Novell Cluster Services is unable to detect a network link down when installed on a Xen domain 0 (dom0)

  • 7004595
  • 05-Oct-2009
  • 27-Apr-2012

Environment


SUSE Linux Enterprise Server 10 Service Pack 2
Novell Open Enterprise Server 2 (OES 2) Linux
Novell Cluster Services
Xen

Situation

When Novell Cluster Services loads, it will use the default configured ethernet device, for example eth0. The default behaviour of the Xen network-bridge script is to rename the default ethernet device to peth0, and eth0 is then added as a virtual device on the Xen bridge.

Should a network failure occur or be simulated, peth0 will be reported as having no network connectivity and not eth0. This results in Novell Cluster Services not being aware of the network outage, as the virtual Xen bridge eth0 device is never reported as being down.

Resolution

There are two possible solutions to this;

A. Follow https://support.microfocus.com/kb/doc.php?id=7000616 which provides an overview and examples on how to write a new Xen network-bridge script to prevent device renaming, for use by the Xen bridge.

B. Use two Network Interface Cards, one for Novell Cluster Services and a second one for use by the Xen DomU's with default bridging.

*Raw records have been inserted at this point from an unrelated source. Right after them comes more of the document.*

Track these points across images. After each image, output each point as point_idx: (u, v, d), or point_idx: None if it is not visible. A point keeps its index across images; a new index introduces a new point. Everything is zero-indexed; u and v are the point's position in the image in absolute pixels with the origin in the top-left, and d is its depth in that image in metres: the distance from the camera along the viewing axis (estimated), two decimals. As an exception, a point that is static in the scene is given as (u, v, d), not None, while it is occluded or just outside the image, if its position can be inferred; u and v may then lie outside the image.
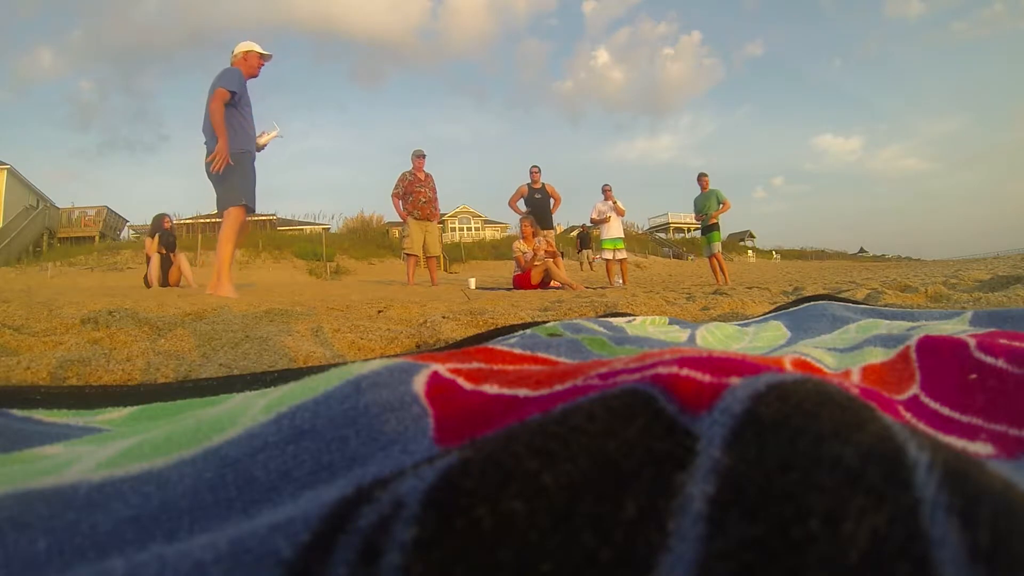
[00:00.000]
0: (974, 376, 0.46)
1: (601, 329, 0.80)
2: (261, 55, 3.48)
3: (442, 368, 0.35)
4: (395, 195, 5.86)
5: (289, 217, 24.96)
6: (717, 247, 6.51)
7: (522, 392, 0.31)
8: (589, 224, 9.66)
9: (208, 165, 3.24)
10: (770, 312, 1.33)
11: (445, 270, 12.70)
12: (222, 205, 3.34)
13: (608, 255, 6.71)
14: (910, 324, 0.86)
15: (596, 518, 0.19)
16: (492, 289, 5.40)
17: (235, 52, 3.47)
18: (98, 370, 0.86)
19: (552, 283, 5.43)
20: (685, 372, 0.26)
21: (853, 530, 0.16)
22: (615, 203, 6.68)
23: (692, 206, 6.80)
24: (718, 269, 6.43)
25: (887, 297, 1.76)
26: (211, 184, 3.35)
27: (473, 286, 5.80)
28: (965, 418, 0.42)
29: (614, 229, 6.70)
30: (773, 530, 0.17)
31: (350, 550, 0.19)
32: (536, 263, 5.47)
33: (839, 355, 0.66)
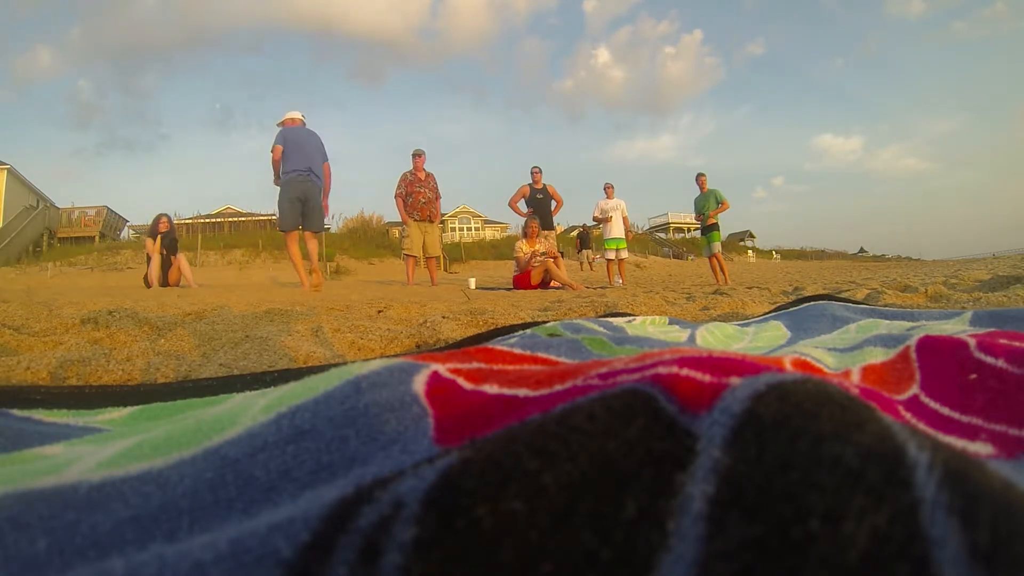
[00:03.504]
0: (974, 376, 0.46)
1: (601, 329, 0.80)
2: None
3: (442, 368, 0.35)
4: (398, 195, 5.86)
5: (289, 217, 24.97)
6: (717, 247, 6.51)
7: (522, 392, 0.31)
8: (590, 224, 9.60)
9: (316, 206, 4.72)
10: (770, 312, 1.33)
11: (445, 270, 12.69)
12: (318, 228, 4.80)
13: (611, 255, 6.69)
14: (910, 324, 0.86)
15: (596, 518, 0.19)
16: (492, 289, 5.40)
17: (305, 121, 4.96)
18: (98, 370, 0.86)
19: (552, 283, 5.43)
20: (685, 372, 0.26)
21: (853, 530, 0.16)
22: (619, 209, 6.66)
23: (692, 206, 6.80)
24: (718, 269, 6.43)
25: (887, 297, 1.76)
26: (311, 206, 4.66)
27: (473, 286, 5.80)
28: (965, 418, 0.42)
29: (616, 229, 6.68)
30: (773, 530, 0.17)
31: (350, 550, 0.19)
32: (535, 263, 5.47)
33: (839, 355, 0.66)
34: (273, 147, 4.58)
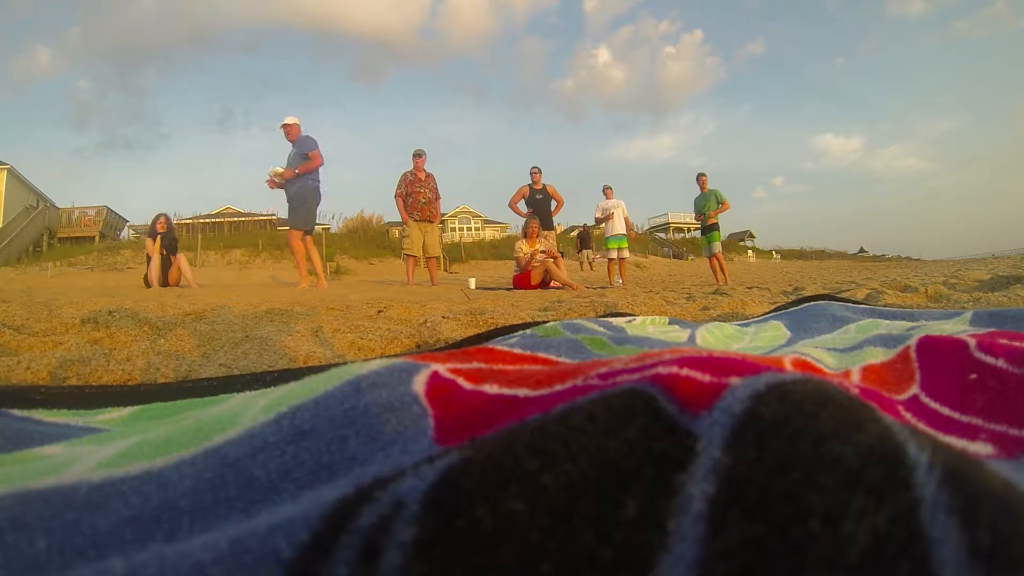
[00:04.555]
0: (974, 376, 0.46)
1: (601, 329, 0.80)
2: None
3: (442, 368, 0.35)
4: (398, 195, 5.86)
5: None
6: (717, 247, 6.51)
7: (522, 392, 0.31)
8: (591, 224, 9.57)
9: None
10: (770, 312, 1.33)
11: (445, 270, 12.68)
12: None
13: (612, 254, 6.69)
14: (910, 324, 0.86)
15: (596, 518, 0.19)
16: (492, 289, 5.39)
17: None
18: (98, 370, 0.86)
19: (552, 283, 5.43)
20: (685, 372, 0.26)
21: (853, 530, 0.16)
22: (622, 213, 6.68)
23: (692, 206, 6.80)
24: (718, 269, 6.43)
25: (887, 297, 1.76)
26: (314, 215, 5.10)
27: (473, 286, 5.80)
28: (965, 418, 0.42)
29: (618, 226, 6.68)
30: (773, 530, 0.17)
31: (350, 550, 0.19)
32: (535, 263, 5.47)
33: (839, 355, 0.66)
34: (317, 153, 4.95)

To specify the default device to use for the Xen bridge do the following;
  1. Edit "/etc/xen/xend-config.sxp".
  2. Look for the line that executes the network-bridge script, which will look something like "(network-script network-bridge)".
  3. Modify the above line to read like the following example "(network-script 'network-bridge netdev=eth1')" where "eth1" is the device for use as the default Xen bridge device.

Additional Information

To understand how this negatively impacts Novell Cluster Services consider the following;

First something about the Master IP Address resource, this is used by Novell Cluster Services for management purposes but also in oder to determine node survival in certain scenarios when a perceived node failure occurs. In a two node cluster, if both nodes believe the other node failed (due to not receiving network heartbeat packets anymore for example), the node hosting the Master IP Address resource will survive and force the other node to restart.

Taking all of the above into account, below is an exmaple of what can then happen in a two node cluster;
  1. Node1 and Node2 are two Xen Dom0's each with one ethernet device, eth0, each part of the same Novell Cluster.
  2. When Novell Cluster Services loads it will use the default device, in this case eth0.
  3. When the Xen network-bridge script is executed, eth0 is renamed to peth0 and eth0 is added as a virtual device on the Xen bridge.
  4. Executing "cluster status" from the server console, we see the Master IP Address resource is running on Node1.
  5. We now simulate a network failure on Node1 by removing the LAN cable.
  6. In /var/log/messages is reported something like "kernel: <nic_driver>: peth2 NIC Copper Link is Down".
  7. Immidiately after this, we normally would expect to see another message from Novell Cluster Services stating "gipc link down" (gipc is the Novell Cluster Services module monitoring for network state changes). However this never happens, since gipc is monitoring eth0.
  8. Node1 is hosting the Master IP Address resource, and thus node2 is forced out of the cluster and restarts, despite this node being the actual node that still has good network connectivity.